Data excerpts:
┄┄┄┄┄┄┄┄┄┄
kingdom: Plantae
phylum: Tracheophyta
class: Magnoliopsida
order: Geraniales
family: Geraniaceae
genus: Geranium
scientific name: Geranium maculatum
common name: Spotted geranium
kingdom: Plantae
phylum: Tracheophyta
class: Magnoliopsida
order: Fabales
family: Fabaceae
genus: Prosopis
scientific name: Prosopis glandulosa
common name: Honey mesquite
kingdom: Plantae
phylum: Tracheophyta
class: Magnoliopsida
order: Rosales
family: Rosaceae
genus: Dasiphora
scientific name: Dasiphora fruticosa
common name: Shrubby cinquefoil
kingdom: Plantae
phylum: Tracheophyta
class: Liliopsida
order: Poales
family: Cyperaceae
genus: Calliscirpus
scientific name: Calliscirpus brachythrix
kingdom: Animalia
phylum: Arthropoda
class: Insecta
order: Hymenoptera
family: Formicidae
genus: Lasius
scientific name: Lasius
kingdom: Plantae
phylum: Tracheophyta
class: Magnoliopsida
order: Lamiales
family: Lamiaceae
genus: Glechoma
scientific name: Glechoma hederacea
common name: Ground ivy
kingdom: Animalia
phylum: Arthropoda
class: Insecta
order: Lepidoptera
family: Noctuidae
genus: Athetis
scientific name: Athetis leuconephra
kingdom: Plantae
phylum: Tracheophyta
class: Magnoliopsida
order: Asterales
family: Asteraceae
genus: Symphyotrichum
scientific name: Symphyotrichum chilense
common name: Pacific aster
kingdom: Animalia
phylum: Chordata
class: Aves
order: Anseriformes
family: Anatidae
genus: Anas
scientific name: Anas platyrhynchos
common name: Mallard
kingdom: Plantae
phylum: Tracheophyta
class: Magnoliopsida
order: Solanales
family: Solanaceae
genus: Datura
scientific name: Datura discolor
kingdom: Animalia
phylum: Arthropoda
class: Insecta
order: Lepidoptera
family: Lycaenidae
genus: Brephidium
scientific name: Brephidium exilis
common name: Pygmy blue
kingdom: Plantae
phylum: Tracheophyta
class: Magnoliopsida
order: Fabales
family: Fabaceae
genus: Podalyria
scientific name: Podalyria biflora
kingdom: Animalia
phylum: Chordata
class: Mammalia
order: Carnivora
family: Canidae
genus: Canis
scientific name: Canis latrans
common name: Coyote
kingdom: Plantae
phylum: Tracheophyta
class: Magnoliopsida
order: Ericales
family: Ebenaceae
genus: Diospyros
┄┄┄┄┄┄┄┄┄┄
== DESCRIPTION OF THE TASK ==
Copy word for word the stretch of the listing from the line containing "order: Geraniales" through the line containing "family: Rosaceae".

== FINAL RESULT ==
order: Geraniales
family: Geraniaceae
genus: Geranium
scientific name: Geranium maculatum
common name: Spotted geranium
kingdom: Plantae
phylum: Tracheophyta
class: Magnoliopsida
order: Fabales
family: Fabaceae
genus: Prosopis
scientific name: Prosopis glandulosa
common name: Honey mesquite
kingdom: Plantae
phylum: Tracheophyta
class: Magnoliopsida
order: Rosales
family: Rosaceae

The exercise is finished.